Take 'Ha'nacker Mill' (again by Belloc). The song's ultimate home, or destination at least, will turn out to be F major. By contrast, at the outset there is a persistent G minor feel, albeit an elusive one, due both to the flattened leading note (no F sharp) and to the pervading 6:3 inversion - the chord hovers over a B flat foundation - further underlined by the E flats which make their appearance from bars 7-8 ('Briar grows ever'). Indeed, G minor is so strongly suggested, almost established, that the subsequent E natural at 'calling aloud' (in verse 2) comes as a very considerable, and deliberate, shock - even though it will prove, by the end, to be the leading-note to the closing F major chord.

Each is a Gurney thumbprint: the apparent flattened 7th, which he will finally promote to tonic; and the almost cheeky, casual manner with which he feeds in a note that will turn out to be a principal player in the harmonic framework. [13]

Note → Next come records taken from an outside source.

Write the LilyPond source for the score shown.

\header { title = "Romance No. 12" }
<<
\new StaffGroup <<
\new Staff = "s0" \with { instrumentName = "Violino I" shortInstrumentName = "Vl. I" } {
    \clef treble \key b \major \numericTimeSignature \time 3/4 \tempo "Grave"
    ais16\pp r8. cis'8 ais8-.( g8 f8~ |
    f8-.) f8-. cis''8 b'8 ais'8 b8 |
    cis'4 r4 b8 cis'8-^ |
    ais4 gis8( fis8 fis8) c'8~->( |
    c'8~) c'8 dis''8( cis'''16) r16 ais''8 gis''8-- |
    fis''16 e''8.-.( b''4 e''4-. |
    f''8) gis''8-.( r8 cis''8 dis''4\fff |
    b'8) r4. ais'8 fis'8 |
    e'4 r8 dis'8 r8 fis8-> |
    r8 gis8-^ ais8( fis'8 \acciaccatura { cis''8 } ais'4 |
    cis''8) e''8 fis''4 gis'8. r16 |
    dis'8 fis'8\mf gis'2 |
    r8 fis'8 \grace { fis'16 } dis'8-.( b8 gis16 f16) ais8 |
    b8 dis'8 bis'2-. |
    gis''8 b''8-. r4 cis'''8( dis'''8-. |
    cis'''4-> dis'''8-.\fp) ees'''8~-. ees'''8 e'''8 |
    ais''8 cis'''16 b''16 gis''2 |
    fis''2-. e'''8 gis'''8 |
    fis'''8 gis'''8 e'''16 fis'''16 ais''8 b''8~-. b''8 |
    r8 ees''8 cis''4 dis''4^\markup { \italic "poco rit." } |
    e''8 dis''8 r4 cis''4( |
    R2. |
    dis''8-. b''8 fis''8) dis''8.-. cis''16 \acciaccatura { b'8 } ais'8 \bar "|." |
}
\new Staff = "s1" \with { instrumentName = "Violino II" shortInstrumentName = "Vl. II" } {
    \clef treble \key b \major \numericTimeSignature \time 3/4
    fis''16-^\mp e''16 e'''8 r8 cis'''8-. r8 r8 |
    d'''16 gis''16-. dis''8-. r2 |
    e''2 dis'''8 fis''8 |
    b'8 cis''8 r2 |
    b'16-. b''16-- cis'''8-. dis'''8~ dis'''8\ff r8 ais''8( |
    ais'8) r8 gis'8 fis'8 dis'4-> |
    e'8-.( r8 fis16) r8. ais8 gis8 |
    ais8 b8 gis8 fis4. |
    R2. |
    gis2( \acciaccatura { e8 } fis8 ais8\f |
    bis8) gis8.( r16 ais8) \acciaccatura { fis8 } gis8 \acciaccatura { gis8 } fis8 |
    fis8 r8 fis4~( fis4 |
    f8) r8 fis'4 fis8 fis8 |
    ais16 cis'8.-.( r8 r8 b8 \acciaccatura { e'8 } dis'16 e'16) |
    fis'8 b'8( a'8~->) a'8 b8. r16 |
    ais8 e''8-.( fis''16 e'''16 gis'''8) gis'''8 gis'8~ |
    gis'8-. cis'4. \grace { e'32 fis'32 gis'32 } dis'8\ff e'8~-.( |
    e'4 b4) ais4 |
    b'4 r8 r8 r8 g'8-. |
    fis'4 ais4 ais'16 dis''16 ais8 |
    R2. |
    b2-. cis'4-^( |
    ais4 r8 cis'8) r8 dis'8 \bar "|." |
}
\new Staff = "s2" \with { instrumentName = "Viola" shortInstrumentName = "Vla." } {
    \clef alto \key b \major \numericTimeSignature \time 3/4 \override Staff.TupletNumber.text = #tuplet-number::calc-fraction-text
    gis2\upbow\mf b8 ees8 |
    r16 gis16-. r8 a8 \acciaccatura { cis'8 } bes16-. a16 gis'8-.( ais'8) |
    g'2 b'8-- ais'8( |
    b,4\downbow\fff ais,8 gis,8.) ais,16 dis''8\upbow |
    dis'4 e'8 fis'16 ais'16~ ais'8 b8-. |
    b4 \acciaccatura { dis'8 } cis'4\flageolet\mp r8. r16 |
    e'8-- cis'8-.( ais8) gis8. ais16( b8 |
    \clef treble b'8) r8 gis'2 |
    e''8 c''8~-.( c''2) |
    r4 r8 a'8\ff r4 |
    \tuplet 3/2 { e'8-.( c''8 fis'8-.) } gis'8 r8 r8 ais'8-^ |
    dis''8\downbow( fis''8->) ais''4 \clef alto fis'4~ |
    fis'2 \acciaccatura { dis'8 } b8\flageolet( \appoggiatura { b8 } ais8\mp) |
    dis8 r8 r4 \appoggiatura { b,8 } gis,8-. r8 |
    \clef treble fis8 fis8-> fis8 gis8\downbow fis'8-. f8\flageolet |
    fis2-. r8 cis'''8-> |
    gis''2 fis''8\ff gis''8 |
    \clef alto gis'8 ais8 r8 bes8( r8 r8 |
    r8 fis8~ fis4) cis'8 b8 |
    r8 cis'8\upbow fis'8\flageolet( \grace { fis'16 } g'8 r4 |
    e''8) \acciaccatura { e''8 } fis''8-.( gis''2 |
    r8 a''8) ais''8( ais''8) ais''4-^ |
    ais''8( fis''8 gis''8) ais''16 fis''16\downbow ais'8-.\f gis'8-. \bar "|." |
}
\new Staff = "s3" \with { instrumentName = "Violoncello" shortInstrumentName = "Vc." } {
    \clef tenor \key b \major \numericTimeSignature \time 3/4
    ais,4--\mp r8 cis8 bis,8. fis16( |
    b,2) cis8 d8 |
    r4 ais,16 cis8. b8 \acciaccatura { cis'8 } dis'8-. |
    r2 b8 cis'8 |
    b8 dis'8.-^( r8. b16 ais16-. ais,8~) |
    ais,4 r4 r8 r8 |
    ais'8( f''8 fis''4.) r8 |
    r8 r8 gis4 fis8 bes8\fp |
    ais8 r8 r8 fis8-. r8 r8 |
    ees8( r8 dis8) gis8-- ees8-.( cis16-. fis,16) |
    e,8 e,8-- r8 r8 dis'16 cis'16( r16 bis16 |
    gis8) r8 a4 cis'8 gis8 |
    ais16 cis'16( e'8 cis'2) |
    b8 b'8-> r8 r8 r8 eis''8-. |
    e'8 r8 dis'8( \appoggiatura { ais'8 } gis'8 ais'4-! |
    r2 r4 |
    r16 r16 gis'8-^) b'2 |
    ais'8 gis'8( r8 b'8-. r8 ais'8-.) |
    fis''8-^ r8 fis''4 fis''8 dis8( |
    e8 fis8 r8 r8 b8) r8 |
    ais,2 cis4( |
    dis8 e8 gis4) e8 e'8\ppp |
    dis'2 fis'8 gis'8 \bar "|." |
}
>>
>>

That initial thematic fragment in 'Ha'Nacker Mill' - it's little more than a motif - might, moreover, seem at a glance too fragmentary, indefinite, even unsatisfactory. Yet such elliptical touches are typical of his opening bars. They not only characterise Gurney's melodic writing, they enhance it; indeed they are fundamental - a kind of personal signature, and one to be relished.